An Olfactory Paradise

Coriander, Mint, Cumin, Figs, Cardamom … My nose is assaulted by a rich and delicious concoction of scents as I approach the Saint Michel market. Packed around Bordeaux’s highest monument, the 114m free-standing cathedral tower, Saturday morning is a hive of activity as Bordeaux residents descend to do their weekly shopping. The first thing my nose recognises is the coriander. Stalls piled high with fresh herbs – coriander, parsley, mint (I assume for tea), and various other culinary delights that my eye is not familiar with line the first row of the market. If I didn’t need to fill my basket with tempting produce I could quite happily sit and inhale the sweet scent for an hour or more.
Within minutes however, I am drawn to the visual feast of the spice stall. There must be at least 50 different spices sitting on the table, each in a small calico sack, as they have no doubt been sold for hundreds of years. They are sold by the gram, each purchase carefully scooped into a bag and weighed. My saliva glands are working overtime just imagining the array of different dishes they will end up in. As exotic cooking is not high on the priority list (why would it be when there are so many deli items available to taste?) I settle for a cake of soap from Provence, choosing the red vine for its deep red colour and visible seeds embedded in it, but mainly for the mysterious perfume.

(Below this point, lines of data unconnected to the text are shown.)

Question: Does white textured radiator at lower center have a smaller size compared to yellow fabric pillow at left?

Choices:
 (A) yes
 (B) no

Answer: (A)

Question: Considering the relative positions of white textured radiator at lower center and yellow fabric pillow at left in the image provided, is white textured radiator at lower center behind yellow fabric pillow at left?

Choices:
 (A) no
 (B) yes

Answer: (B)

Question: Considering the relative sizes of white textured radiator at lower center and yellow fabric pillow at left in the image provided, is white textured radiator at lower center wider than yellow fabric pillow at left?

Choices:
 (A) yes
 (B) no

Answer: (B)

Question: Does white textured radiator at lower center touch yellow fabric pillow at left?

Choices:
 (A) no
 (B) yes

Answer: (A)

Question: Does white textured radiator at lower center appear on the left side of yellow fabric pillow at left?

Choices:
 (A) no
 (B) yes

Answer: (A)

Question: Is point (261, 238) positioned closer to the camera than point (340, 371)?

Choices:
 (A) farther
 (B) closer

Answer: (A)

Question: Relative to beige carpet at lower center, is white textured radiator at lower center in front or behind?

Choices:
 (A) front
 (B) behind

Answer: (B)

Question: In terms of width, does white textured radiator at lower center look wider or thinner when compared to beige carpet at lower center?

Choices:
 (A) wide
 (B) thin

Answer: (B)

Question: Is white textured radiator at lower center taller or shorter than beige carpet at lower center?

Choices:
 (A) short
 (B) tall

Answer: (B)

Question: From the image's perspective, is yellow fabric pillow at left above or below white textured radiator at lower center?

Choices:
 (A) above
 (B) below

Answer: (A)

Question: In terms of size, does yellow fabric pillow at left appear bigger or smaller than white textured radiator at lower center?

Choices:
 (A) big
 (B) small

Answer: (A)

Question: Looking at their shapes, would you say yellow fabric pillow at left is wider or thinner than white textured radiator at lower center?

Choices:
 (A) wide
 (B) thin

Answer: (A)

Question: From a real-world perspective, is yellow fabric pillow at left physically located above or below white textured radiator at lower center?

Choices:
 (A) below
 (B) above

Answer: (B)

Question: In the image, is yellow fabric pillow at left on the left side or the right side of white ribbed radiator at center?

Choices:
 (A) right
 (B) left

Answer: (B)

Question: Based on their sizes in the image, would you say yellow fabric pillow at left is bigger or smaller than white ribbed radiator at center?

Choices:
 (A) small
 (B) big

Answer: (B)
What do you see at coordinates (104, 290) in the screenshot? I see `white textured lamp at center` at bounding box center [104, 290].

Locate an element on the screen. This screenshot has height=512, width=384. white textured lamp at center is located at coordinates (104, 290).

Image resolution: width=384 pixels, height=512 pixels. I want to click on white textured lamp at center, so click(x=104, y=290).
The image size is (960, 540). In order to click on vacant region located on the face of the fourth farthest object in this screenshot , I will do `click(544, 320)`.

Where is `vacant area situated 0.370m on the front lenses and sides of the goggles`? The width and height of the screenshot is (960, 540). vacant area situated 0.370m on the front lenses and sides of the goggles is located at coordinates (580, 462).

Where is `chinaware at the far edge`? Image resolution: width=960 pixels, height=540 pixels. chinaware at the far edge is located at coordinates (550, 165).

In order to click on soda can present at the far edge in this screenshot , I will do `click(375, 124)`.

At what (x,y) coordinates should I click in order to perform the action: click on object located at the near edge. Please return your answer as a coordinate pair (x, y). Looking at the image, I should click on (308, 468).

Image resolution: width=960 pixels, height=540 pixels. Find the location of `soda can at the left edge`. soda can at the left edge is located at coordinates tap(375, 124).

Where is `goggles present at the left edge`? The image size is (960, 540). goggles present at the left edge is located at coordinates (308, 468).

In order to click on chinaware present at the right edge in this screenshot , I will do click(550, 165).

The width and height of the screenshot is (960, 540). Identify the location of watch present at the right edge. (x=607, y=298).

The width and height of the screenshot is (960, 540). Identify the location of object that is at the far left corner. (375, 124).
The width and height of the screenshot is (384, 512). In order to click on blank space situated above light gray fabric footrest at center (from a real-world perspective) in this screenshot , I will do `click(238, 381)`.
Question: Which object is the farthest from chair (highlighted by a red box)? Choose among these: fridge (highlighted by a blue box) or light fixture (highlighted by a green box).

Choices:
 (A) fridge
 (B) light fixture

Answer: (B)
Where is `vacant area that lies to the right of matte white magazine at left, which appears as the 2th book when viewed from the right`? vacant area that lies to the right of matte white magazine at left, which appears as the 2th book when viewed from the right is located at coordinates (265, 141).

Moving through the brilliant reds and oranges that signal the stone fruits of summer, my basket is gradually filled with kilograms of peaches, nectarines, pears, shiny summer vegetables, salad ingredients (including beef-heart tomatoes – deformed but delicious), eggs and figs. While it is tempting to try the curious, spotted barbarie figs – not a fig at all, but the fruit of the Prickly Pear, a noxious weed that grows rampantly along the train line between Ballarat and Melbourne – they will have to wait until next week as I can’t resist the real figs, plump and oozing sunshine. Back in our apartment, the figs don’t see the end of the day as it would be a crime not to devour them without restraint.
It is now Wednesday and our tiny fridge is no longer bursting at the seams, but by Friday things will be looking lean and the whole family will be once again looking forward to our Saturday morning market ritual.